What is being superseded
What can be removed

8.1 Functions

Name	Description
main	Run all elements of the pipeline.

8.1.1 main

clim_recal.pipeline.main(execute=False, hads_input_path=RAW_HADS_PATH, cpm_input_path=RAW_CPM_PATH, output_path=DEFAULT_OUTPUT_PATH, variables=(VariableOptions.default()), regions=(RegionOptions.default()), runs=(RunOptions.default()), methods=(MethodOptions.default()), all_variables=False, all_regions=False, default_runs=False, all_runs=False, all_methods=False, hads_projection=False, cpm_projection=False, crop_hads=True, crop_cpm=True, cpus=None, multiprocess=False, start_index=0, stop_index=None, total=None, print_range_length=5, **kwargs)

Run all elements of the pipeline.

8.1.1.1 Parameters

Name	Type	Description	Default
`variables`	Sequence[VariableOptions \| str]	Variables to include in the model, eg. `tasmax`, `tasmin`.	`(VariableOptions.default())`
`runs`	Sequence[RunOptions \| str]	Which model runs to include, eg. “01”, “08”, “11”.	`(RunOptions.default())`
`regions`	Sequence[RegionOptions \| str] \| None	Which regions to crop data to.

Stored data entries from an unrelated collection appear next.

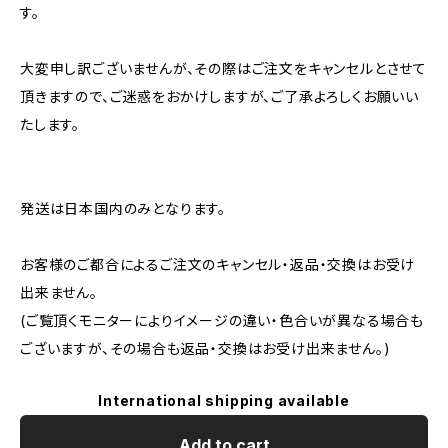
す。
大変申し訳ございませんが、その際はご注文をキャンセルとさせて
頂きますので、ご迷惑をおかけしますが、ご了承よろしくお願いい
たします。
発送は日本国内のみとなります。
お客様のご都合によるご注文のキャンセル・返品・交換はお受け
出来ません。
(ご覧頂くモニターによりイメージの違い・色合いが異なる場合も
ございますが、その場合も返品・交換はお受け出来ません。)
International shipping available
Add to cart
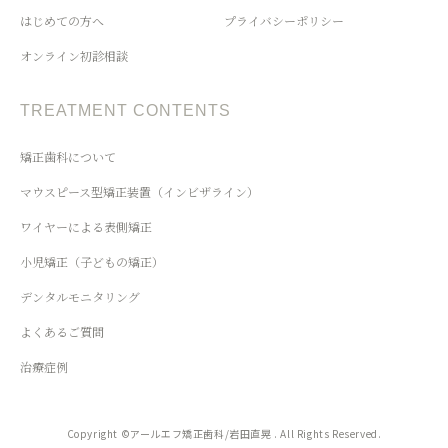
はじめての方へ
プライバシーポリシー
オンライン初診相談
TREATMENT CONTENTS
矯正歯科について
マウスピース型矯正装置（インビザライン）
ワイヤーによる表側矯正
小児矯正（子どもの矯正）
デンタルモニタリング
よくあるご質問
治療症例
Copyright ©アールエフ矯正歯科/岩田直晃 . All Rights Reserved.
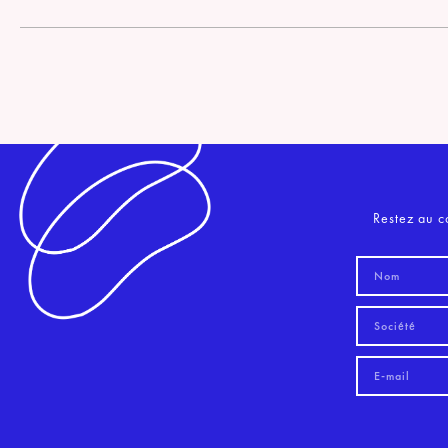
Restez au c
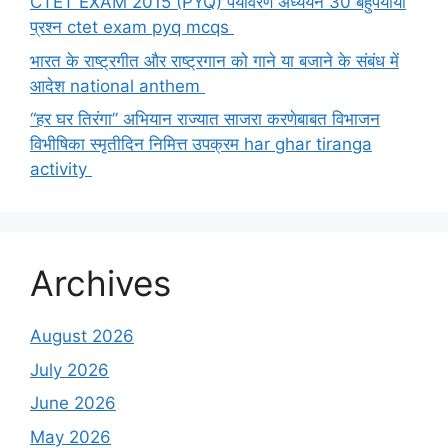
CTET EXAM 2015 (PYQ) पर्यावरण अध्ययन 30 बहुपर्यायी
प्रश्न ctet exam pyq mcqs
भारत के राष्ट्रगीत और राष्ट्रगान को गाने या बजाने के संबंध में
आदेश national anthem
“हर घर तिरंगा” अभियान राज्यात साजरा करणेबाबत विभाजन
विभीषिका स्मृतीदिन निमित्त उपक्रम har ghar tiranga
activity
Archives
August 2026
July 2026
June 2026
May 2026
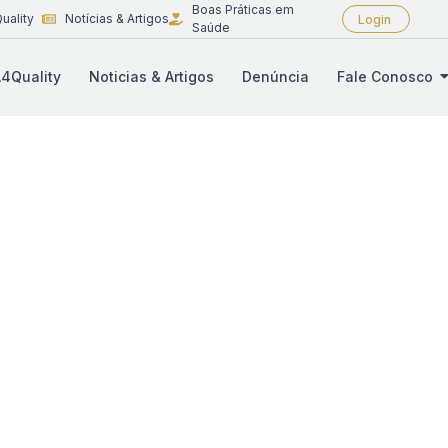
Boas Práticas em
uality
Notícias & Artigos
Login
Saúde
4Quality
Noticias & Artigos
Denúncia
Fale Conosco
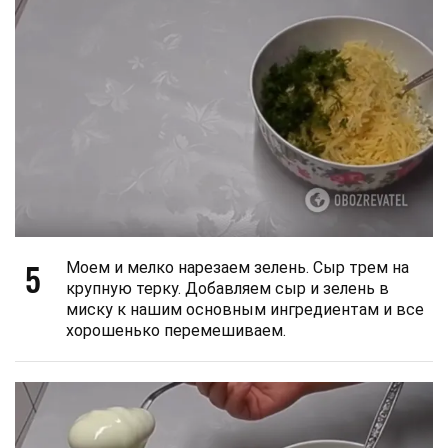
5
Моем и мелко нарезаем зелень. Сыр трем на
крупную терку. Добавляем сыр и зелень в
миску к нашим основным ингредиентам и все
хорошенько перемешиваем.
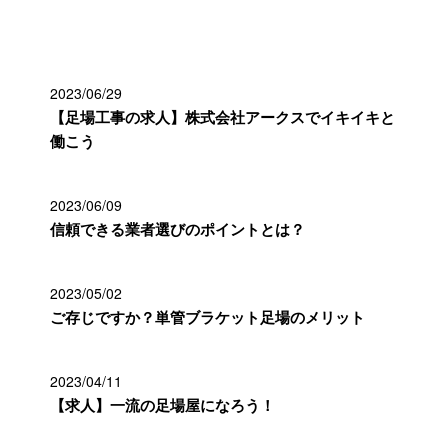
最近の投稿
2023/06/29
【足場工事の求人】株式会社アークスでイキイキと
働こう
2023/06/09
信頼できる業者選びのポイントとは？
2023/05/02
ご存じですか？単管ブラケット足場のメリット
2023/04/11
【求人】一流の足場屋になろう！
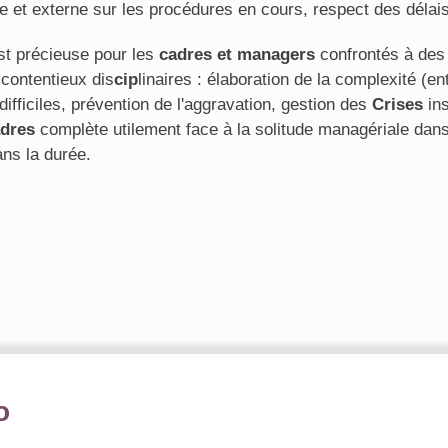
ne et externe sur les procédures en cours, respect des délais
t précieuse pour les
cadres et managers
confrontés à des
 contentieux dis
cip
linaires : élaboration de la complexité (
ficiles, prévention de l'aggravation, gestion des
Crises
ins
dres
complète utilement face à la solitude managériale dan
ns la durée.
o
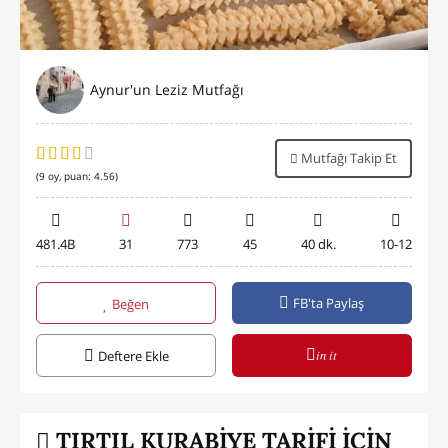
Aynur'un Leziz Mutfağı
Mutfağı Takip Et
(
9
oy, puan:
4.56
)
481.4B
31
773
45
40 dk.
10-12
FB'ta Paylaş
Beğen
in it
Deftere Ekle
TIRTIL KURABİYE TARİFİ İÇİN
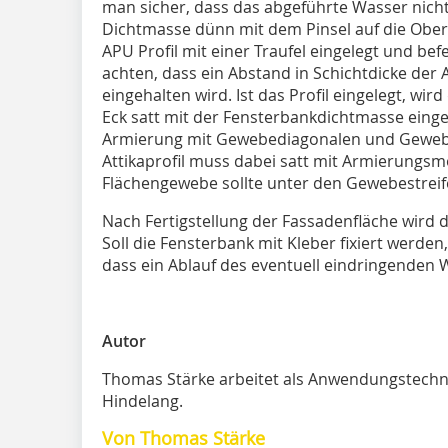
man sicher, dass das abgeführte Wasser nicht
Dichtmasse dünn mit dem Pinsel auf die Ober
APU Profil mit einer Traufel eingelegt und be
achten, dass ein Abstand in Schichtdicke der
eingehalten wird. Ist das Profil eingelegt, wi
Eck satt mit der Fensterbankdichtmasse einge
Armierung mit Gewebediagonalen und Gewebe 
Attikaprofil muss dabei satt mit Armierungsmö
Flächengewebe sollte unter den Gewebestrei
Nach Fertigstellung der Fassadenfläche wird 
Soll die Fensterbank mit Kleber fixiert werden
dass ein Ablauf des eventuell eindringenden W
Autor
Thomas Stärke arbeitet als Anwendungstechn
Hindelang.
Von Thomas Stärke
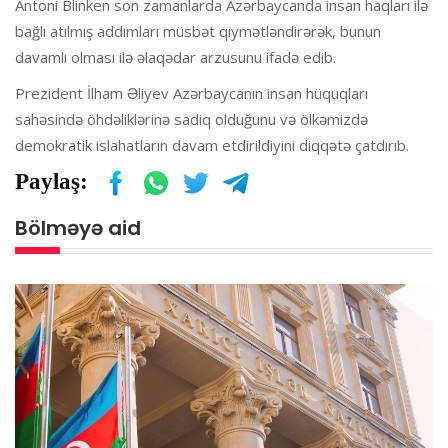
Antoni Blinken son zamanlarda Azərbaycanda insan haqları ilə
bağlı atılmış addımları müsbət qiymətləndirərək, bunun
davamlı olması ilə əlaqədar arzusunu ifadə edib.
Prezident İlham Əliyev Azərbaycanın insan hüquqları
sahəsində öhdəliklərinə sadiq olduğunu və ölkəmizdə
demokratik islahatların davam etdirildiyini diqqətə çatdırıb.
Paylaş:
Bölməyə aid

Future plans facilitate skipping to run for entire UK.	`(RegionOptions.default())`
`methods`	Sequence[MethodOptions \| str]	Which debiasing methods to apply.	`(MethodOptions.default())`
`output_path`	PathLike	`Path` to save intermediate and final results to.	`DEFAULT_OUTPUT_PATH`
`cpus`	int \| None	Number of cpus to use when multiprocessing.	`None`
`multiprocess`	bool	Whether to use multiprocessing.	`False`
`start_index`	int	Index to start all iterations from.	`0`
`total`	int \| None	Total number of records to iterate over. 0 and `None` indicate all values from `start_index`.	`None`
`**kwargs`		Additional parameters to pass to a `ClimRecalConfig`.	`{}`

8.1.1.2 Notes

The default parameters here are meant to reflect the entire workflow process to ease reproducibility.

8.1.1.3 Examples

Note the _allow_check_fail parameters support running the examples without data mounted from a server.

>>> main(variables=("rainfall", "tasmin"),
...      output_path=test_runs_output_path,
...      cpm_kwargs=dict(_allow_check_fail=True),
...      hads_kwargs=dict(_allow_check_fail=True),
... )
'set_cpm_for_coord_alignment' for 'HADs' not speficied.
Defaulting to 'self.cpm_input_path': '...'
clim-recal pipeline configurations:
<ClimRecalConfig(variables_count=2, runs_count=1,
                 regions_count=1, methods_count=1,
                 cpm_folders_count=2, hads_folders_count=2,
                 start_index=0, stop_index=None,
                 cpus=...)>
<CPMResamplerManager(variables_count=2, runs_count=1,
                     input_paths_count=2)>
<HADsResamplerManager(variables_count=2, input_paths_count=2)>
No steps run. Add '--execute' to run steps.